Not Your Usual Monday Morning Assembly

In April 1981 the typically dreary tone of Monday morning assembly at Eastwood High School was cranked up a few thousand notches by the fact that we had a guest speaker.

And this was no ordinary guest speaker.

James Irwin was the Lunar Module pilot on Apollo 15 and the eighth person to walk on the moon barely nine years earlier. He happened to come to our school in a quiet suburb of Glasgow, Scotland, to talk about his experiences in NASA, the Apollo 15 mission and what it was like to have set foot on another heavenly body. He brought along a piece of moon rock which he briefly held aloft from the front of the stage.

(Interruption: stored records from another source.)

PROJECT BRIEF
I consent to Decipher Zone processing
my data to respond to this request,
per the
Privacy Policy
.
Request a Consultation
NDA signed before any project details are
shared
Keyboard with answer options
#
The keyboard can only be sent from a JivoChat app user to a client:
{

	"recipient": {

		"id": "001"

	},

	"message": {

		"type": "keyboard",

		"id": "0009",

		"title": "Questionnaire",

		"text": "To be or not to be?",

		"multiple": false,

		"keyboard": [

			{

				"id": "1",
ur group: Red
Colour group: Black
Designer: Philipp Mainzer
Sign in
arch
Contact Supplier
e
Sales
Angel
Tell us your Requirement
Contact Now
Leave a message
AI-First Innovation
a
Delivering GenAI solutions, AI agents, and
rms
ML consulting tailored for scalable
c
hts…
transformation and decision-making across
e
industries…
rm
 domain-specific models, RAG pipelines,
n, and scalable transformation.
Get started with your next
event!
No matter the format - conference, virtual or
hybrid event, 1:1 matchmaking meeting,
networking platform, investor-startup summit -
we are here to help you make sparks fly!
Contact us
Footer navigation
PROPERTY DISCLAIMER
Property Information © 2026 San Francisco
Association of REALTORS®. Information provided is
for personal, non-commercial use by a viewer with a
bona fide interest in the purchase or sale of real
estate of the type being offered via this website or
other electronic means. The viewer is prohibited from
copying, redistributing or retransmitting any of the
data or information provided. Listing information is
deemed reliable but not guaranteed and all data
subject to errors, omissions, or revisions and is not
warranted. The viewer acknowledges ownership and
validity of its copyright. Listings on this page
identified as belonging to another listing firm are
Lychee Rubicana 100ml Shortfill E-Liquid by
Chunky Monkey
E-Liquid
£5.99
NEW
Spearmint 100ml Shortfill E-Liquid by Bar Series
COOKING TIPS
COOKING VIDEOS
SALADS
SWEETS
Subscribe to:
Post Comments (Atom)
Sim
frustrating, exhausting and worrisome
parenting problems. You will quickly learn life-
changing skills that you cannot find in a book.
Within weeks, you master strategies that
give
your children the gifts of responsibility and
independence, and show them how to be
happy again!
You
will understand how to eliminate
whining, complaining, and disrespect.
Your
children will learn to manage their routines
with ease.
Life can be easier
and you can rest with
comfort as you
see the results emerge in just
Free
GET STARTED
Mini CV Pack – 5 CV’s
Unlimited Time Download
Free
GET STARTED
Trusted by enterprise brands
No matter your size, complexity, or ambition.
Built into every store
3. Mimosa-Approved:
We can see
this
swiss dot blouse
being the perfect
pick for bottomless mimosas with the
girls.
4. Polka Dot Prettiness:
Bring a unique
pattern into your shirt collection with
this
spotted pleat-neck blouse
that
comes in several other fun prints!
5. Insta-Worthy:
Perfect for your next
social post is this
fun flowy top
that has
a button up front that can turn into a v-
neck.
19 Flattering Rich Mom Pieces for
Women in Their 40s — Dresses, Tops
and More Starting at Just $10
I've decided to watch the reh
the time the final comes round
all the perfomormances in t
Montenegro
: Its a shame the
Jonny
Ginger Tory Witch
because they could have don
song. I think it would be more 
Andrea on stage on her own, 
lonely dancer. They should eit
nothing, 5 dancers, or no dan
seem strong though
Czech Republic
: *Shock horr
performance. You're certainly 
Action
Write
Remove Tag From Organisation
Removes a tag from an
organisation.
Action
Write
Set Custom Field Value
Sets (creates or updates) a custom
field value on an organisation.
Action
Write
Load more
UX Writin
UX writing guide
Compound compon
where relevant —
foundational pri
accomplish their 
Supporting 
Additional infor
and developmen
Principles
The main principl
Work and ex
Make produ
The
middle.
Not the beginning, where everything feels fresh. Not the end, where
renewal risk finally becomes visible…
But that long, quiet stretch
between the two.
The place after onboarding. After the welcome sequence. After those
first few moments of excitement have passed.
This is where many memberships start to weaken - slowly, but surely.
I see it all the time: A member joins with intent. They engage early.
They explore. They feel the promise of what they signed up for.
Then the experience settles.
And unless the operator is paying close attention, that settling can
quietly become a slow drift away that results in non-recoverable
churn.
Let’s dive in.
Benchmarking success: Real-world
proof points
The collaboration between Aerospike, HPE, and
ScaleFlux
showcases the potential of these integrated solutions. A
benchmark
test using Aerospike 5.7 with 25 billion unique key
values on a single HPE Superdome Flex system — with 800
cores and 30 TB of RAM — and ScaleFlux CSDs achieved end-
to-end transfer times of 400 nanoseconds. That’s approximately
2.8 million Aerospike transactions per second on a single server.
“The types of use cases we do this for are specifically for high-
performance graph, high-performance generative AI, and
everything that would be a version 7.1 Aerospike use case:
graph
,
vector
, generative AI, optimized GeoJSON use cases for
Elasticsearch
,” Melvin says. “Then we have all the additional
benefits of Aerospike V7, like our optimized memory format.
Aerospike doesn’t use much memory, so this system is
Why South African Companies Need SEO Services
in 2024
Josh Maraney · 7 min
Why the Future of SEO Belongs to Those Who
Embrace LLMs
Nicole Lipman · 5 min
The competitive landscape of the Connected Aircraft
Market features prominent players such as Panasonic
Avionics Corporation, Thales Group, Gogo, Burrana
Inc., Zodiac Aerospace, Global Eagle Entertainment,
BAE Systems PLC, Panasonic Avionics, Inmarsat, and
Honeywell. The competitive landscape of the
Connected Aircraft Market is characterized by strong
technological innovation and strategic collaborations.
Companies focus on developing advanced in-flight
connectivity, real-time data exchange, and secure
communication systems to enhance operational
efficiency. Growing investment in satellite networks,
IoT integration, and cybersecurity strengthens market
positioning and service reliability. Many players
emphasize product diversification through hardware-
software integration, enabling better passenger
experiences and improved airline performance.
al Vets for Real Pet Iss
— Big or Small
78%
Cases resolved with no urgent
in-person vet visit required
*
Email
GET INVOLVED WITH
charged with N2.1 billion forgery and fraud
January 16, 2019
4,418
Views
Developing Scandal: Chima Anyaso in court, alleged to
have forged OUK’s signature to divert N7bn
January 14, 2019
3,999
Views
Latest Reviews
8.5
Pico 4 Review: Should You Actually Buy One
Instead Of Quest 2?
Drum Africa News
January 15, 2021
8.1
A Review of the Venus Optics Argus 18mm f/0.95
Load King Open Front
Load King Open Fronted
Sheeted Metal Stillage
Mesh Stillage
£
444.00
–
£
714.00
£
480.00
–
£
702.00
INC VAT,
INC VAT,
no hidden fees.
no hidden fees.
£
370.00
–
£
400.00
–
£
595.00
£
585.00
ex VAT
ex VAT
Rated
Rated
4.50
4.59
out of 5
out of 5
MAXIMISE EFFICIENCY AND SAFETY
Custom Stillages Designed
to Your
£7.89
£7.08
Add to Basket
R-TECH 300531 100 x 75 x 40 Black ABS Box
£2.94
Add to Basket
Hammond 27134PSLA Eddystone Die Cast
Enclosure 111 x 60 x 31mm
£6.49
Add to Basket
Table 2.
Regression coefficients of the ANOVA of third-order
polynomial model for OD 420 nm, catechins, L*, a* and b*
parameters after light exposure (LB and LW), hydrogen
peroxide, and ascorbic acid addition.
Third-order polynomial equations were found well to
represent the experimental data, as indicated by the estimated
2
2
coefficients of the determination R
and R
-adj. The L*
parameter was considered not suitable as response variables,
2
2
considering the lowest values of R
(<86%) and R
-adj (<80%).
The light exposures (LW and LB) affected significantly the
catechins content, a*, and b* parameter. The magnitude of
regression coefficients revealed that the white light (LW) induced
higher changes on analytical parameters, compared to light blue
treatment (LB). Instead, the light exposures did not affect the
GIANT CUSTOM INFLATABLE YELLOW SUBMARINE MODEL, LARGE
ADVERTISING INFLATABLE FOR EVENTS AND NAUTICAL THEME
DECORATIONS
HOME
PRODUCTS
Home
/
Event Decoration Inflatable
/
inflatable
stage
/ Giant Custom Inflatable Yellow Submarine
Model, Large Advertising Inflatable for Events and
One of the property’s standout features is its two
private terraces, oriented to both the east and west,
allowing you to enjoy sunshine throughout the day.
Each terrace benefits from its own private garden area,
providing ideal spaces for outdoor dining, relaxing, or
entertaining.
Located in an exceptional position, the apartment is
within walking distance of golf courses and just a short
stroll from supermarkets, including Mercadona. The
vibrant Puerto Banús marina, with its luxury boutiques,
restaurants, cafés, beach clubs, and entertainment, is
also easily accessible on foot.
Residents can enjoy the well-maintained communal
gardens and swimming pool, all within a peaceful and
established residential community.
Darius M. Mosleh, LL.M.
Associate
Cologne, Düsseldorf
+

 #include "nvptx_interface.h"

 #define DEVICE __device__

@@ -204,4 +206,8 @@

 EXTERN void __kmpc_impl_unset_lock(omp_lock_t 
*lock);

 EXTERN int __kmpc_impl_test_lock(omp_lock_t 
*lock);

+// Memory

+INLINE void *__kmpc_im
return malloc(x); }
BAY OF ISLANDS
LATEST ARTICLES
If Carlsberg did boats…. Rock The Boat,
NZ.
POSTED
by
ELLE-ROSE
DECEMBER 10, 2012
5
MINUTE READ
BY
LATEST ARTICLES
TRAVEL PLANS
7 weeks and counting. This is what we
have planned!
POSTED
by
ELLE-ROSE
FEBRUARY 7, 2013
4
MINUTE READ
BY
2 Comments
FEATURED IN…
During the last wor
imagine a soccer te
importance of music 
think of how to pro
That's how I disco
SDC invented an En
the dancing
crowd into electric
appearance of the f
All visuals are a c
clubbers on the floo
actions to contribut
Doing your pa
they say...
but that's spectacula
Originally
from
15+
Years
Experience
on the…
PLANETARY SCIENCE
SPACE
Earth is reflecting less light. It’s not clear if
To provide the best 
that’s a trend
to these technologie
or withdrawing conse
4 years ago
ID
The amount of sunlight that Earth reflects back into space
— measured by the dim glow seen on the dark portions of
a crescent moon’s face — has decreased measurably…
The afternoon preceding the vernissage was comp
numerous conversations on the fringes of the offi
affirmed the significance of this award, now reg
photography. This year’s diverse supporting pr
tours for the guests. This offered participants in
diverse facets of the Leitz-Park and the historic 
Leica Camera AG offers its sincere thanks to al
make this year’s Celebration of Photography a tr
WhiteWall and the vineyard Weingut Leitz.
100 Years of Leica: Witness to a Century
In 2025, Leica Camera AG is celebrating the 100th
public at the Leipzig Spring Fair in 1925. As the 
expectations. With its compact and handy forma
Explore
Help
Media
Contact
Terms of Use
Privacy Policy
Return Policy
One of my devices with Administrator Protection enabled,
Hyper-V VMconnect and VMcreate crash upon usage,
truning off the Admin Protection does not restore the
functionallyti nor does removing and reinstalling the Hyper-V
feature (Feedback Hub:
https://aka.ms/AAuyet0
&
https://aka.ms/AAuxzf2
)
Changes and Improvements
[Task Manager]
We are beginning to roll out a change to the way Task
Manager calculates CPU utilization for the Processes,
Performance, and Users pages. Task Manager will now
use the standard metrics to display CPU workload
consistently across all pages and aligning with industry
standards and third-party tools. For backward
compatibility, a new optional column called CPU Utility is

In common with a number of other NASA astronauts, Irwin had returned to earth in 1972 with an augmented religious faith. Some have likened the experience of travelling so far away from Earth that you can block out its very existence from view with just the thumb of your hand, as metaphorically god-like. Whatever had happened to Irwin as he looked back to Earth from the lunar surface, this same force had brought him to our Monday assembly to talk about the moon and god.

I recall that the somewhat incongruous associations Irwin made between science and faith were both interesting and uninteresting; my twelve-year-old self wished at the time that Irwin had just stuck to speaking about the moon.

But looking back now as an adult, I realise that it was an amazing privilege to hear and see him at all, and it gave my already growing interest in science and technology a real push. Religion, not so much.